8.2 – Understanding Databases

It is tough being you. So many friends with so many personal details to remember & so little time. Maybe you should start keeping notes?

Row-oriented Databases

Here is one way:

Document-oriented Databases

Maybe you don’t like the whole row thing and you’d rather catch information a bit different.

Obviously both are databases. An example of the first or relational/row-oriented is MySQL, the second document-oriented is MongoDB.

As you are keeping track of your friends, you’ll find it nice that the 1st is neatly organized and has a nice layout (or schema) but it is a bit slower because you have to set up all the details and decide data types & table structures.

The document version is nice since it is fast and you are not bound by the rigid structure, for example you could add your friend Luke’s interests rather easily without setting up a new column for everyone.

Let’s say though that instead of tracking that data on your friends you were loading it all to a website. The people who work at the website and receive that data would be much more interested in analyzing information across their contributors vs. just recalling some friends names and birthdays.

This is where columnar databases have begun to turn everyone’s heads. They are blazing fast compared to their dinosaurian relational database cousins. Why?

Column-oriented Databases

To compare: relational or row-oriented databases write new entries the same way you are reading this sentence. Using our example at top: ID: 1 | Name: Luke | Birthday: 1/1/1921; (then write:) ID:2 | Name: Bob | Birthday: 2/1/1980; etc. This is great for getting data written on to a disk but not as great for retrieving it. Plus, these are often written across different disks on a server.

When you ask a program to retrieve say a minimum birthday from your database, it has to pick up all the rows across multiple disks when all it really needs is the birthday entries.

In contrast, column-oriented databases write new entries with all the same fields together in their own files and each column on the same disk. Then when you ask the computer to find the maximum birthday it only has to pick up the one file from the one disk it lives on. This is a trivial difference with our 3 entry example, but when you have billions of rows the impact gets serious.

But it doesn’t stop there. Column-oriented databases also do a bunch of pre-work on the columns so they are even faster to calculate. In the birthday example they would store a version of the column (called a projection) sorted high to low & low to high. Others alphabetically ascending and descending, etc all to make each query ready for whatever the analyzer asks for.
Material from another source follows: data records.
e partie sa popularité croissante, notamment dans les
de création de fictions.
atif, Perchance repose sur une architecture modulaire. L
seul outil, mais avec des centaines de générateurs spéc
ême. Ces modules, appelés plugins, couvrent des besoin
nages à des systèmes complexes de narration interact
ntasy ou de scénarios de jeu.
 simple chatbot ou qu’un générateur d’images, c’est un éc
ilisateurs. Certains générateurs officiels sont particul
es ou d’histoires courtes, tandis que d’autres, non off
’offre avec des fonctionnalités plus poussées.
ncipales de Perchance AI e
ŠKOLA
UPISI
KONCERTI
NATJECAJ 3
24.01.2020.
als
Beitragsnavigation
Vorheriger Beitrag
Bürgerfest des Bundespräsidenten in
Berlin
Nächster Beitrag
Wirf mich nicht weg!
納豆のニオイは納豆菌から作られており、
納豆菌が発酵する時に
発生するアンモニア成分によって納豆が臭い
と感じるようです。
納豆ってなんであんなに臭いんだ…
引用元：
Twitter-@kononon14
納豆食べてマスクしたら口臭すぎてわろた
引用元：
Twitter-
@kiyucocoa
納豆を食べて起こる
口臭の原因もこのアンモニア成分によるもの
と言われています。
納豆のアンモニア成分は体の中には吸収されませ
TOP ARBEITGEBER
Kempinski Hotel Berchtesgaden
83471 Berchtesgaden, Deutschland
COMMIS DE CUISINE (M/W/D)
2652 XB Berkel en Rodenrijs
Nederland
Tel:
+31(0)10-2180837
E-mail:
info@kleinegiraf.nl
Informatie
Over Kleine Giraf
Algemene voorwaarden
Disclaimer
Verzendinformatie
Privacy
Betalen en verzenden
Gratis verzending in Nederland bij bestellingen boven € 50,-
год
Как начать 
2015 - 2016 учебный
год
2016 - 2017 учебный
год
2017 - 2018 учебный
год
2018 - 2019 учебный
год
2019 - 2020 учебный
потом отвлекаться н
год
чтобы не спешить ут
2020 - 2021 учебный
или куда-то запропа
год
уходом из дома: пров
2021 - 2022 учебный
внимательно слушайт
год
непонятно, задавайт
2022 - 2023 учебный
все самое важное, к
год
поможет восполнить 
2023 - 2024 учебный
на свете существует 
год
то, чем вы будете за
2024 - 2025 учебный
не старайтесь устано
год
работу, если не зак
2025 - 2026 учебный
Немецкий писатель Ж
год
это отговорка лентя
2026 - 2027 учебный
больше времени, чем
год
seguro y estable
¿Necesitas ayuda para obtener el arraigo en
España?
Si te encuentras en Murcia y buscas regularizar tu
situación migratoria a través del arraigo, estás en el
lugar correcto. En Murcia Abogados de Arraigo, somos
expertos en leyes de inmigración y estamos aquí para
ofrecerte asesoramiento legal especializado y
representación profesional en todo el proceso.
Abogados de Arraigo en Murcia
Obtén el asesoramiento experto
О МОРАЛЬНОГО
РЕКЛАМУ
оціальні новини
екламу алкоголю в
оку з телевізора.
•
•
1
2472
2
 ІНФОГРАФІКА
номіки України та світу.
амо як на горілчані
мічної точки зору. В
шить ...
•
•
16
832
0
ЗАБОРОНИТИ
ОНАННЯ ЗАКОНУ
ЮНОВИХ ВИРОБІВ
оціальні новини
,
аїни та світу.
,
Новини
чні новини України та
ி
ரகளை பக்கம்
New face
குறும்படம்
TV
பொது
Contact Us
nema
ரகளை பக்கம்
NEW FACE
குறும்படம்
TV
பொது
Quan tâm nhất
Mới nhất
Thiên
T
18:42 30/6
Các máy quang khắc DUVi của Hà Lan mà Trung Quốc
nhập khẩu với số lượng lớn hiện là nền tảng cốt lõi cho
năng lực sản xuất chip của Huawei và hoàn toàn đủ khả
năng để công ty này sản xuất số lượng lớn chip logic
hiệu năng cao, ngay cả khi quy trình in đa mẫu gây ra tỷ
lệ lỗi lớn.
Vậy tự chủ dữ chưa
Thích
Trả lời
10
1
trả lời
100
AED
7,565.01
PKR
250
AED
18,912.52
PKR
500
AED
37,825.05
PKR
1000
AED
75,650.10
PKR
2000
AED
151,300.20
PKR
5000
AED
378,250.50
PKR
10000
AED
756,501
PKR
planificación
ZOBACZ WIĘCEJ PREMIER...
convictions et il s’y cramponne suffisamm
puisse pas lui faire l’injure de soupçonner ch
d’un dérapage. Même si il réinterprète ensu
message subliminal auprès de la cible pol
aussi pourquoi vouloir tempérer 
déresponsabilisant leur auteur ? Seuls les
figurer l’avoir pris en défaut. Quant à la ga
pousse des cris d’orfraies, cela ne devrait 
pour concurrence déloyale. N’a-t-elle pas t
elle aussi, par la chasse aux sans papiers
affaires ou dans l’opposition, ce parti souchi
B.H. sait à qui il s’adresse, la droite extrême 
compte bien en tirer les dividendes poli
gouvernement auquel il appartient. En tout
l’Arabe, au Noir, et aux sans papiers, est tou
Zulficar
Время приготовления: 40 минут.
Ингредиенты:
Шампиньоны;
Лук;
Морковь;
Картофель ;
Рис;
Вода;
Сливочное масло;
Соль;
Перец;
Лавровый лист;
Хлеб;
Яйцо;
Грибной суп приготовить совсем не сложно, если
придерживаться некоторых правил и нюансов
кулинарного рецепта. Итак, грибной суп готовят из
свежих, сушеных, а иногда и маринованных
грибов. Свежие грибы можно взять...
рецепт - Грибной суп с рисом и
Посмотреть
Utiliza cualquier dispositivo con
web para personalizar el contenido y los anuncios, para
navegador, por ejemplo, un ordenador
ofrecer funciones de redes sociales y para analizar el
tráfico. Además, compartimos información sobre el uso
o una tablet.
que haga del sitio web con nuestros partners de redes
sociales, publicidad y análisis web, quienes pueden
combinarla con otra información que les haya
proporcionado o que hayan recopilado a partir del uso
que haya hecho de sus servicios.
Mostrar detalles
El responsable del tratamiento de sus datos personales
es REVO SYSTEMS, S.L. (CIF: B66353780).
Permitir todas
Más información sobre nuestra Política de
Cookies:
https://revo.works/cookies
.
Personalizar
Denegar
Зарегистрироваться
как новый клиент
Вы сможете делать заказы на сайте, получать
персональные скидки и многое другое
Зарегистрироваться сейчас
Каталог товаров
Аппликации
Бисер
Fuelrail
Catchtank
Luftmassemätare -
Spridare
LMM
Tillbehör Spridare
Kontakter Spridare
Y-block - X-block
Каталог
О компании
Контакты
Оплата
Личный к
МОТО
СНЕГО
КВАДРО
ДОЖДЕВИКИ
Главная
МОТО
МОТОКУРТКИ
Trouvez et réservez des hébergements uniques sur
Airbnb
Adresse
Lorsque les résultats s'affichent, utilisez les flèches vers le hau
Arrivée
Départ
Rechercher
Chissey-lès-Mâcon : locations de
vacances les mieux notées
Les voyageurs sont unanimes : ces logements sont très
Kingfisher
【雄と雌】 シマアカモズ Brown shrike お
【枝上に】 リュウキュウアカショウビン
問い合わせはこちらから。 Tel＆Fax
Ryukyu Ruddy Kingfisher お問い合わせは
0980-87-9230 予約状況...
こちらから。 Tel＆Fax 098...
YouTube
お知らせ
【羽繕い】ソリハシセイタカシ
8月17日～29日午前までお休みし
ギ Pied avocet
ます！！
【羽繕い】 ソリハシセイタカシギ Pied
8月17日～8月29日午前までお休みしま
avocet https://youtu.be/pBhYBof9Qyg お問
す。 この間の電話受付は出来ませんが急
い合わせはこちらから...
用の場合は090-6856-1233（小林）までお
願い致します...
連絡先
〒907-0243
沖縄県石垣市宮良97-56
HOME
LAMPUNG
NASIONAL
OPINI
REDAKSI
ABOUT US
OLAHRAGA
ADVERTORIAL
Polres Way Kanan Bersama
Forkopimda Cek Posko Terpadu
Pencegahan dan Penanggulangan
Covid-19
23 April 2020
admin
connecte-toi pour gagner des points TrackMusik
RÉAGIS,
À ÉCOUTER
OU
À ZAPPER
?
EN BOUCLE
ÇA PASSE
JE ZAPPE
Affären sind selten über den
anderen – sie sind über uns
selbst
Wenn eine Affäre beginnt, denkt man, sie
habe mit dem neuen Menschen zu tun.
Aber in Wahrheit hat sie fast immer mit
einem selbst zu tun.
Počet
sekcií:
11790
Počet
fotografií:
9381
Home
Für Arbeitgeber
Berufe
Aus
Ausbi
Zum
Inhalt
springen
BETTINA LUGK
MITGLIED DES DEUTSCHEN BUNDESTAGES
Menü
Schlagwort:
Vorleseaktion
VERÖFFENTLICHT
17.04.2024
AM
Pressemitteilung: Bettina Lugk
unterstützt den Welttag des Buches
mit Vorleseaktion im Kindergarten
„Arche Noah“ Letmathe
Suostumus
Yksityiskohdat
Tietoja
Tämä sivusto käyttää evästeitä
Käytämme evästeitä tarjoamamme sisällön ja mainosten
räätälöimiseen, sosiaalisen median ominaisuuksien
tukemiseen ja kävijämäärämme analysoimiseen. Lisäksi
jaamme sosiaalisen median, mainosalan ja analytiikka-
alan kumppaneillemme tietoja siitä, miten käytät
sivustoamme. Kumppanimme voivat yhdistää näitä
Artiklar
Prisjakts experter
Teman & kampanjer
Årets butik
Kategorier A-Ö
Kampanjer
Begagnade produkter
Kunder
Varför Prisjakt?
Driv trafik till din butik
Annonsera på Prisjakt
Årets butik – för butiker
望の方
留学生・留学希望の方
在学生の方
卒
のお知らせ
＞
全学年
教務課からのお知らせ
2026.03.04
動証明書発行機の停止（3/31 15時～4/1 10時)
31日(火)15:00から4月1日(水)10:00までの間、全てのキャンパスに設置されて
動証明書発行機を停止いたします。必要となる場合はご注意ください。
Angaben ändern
Snowflake, Amazon Redshift & Google BigQuery are all driven by column-oriented databases.

(This article does a great job taking this topic a click deeper: https://dataschool.com/data-modeling-101/row-vs-column-oriented-databases/)

So What?

Consider at the outset whether your architecture should use row-oriented, document-oriented or column-oriented databases for your respective needs. Each are imperfect in their own ways, but you want to make sure your use case aligns with the value each of them brings.

For speed when it comes to analyzing large data sets column-oriented is and will be a dominant trend in the future (If the sound of the stampeding horde of companies rushing to adopt column-oriented databases is not enough to point to the value).